- Den Amstel Location in Guyana
- Coordinates: 6°51′N 58°15′W﻿ / ﻿6.850°N 58.250°W
- Country: Guyana
- Region: Essequibo Islands-West Demerara

Population (2012)
- • Total: 938
- Time zone: UTC-4
- Climate: Af

= Den Amstel =

Den Amstel is a village in Guyana's Essequibo Islands-West Demerara region. It lies on the Atlantic coast, approximately 13 km west-north-west of the capital, Georgetown. The village has a population of 938 people as of 2012, who are predominantly Afro-Guyanese.

==History==
Den Amstel is situated on the site of a coffee plantation of the same name, which was established by a Dutchman, John Craig, and named after the river Amstel in the Netherlands. The plantation was abandoned midway through the 19th century, owing to repeated flooding, and subsequently purchased by a syndicate of 125 ex-slaves, who gained ownership in 1854. In 1892, Den Amstel was united with the neighbouring village of Fellowship and granted municipal government for the first time, as part of the Den Amstel/Fellowship Village District.

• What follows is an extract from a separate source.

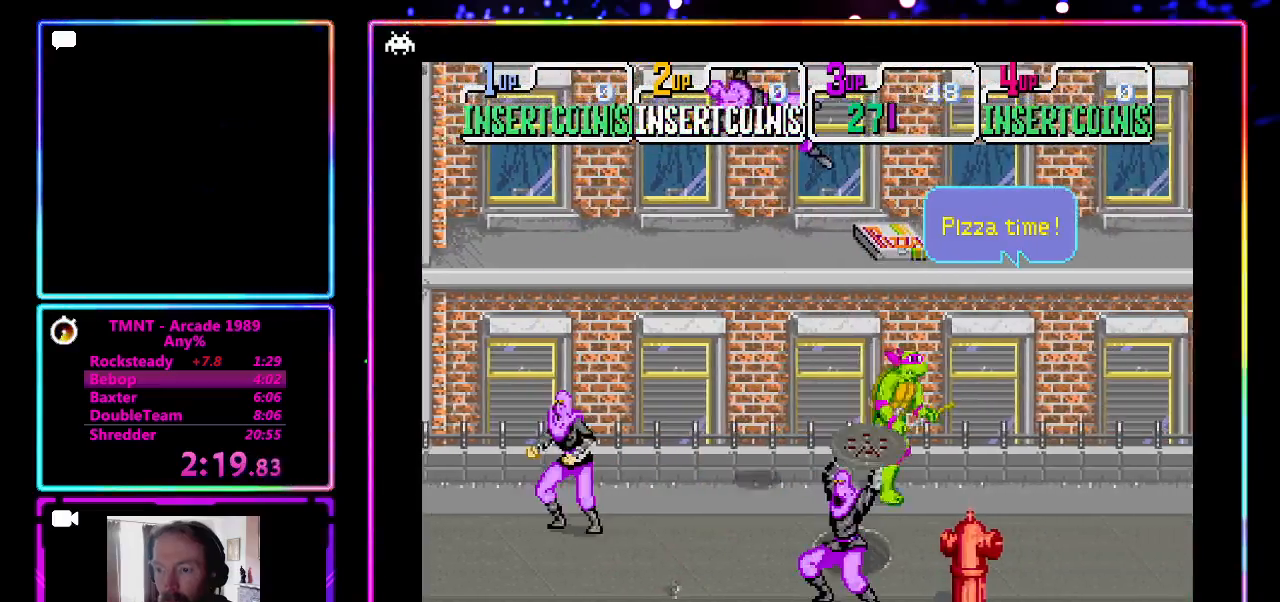
{"buttons": [], "left_stick": "right", "events": []}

Fellowship was historically the more important of the two villages, with Den Amstel being described as "a very under-developed settlement with a few scattered houses and dense bushes and foliage". Until the closure of the line in 1974, the village had a platform on the Demerara–Essequibo Railway (running from Vreed-en-Hoop to Parika). The railway has since been replaced by a paved highway. Den Amstel's economy has historically been based around agriculture and horticulture, but now relies more on small businesses. The southernmost portion of the village includes a 400 acre rice plantation.

==Sport==
The Den Amstel Cricket Club is a member of the West Demerara Cricket Association, which is in turn affiliated with the Demerara Cricket Board, one of the three constituent members of the Guyana Cricket Board. Rayon Griffith, who played cricket for the Guyanese national team in the 2000s, was born in the village. However, a 2014 Guyana Chronicle article reported that cricket had declined in popularity, in favour of football. The Den Amstel Football Club is a member of the West Demerara Football Association, and qualified for the GFF Elite League on at least one occasion.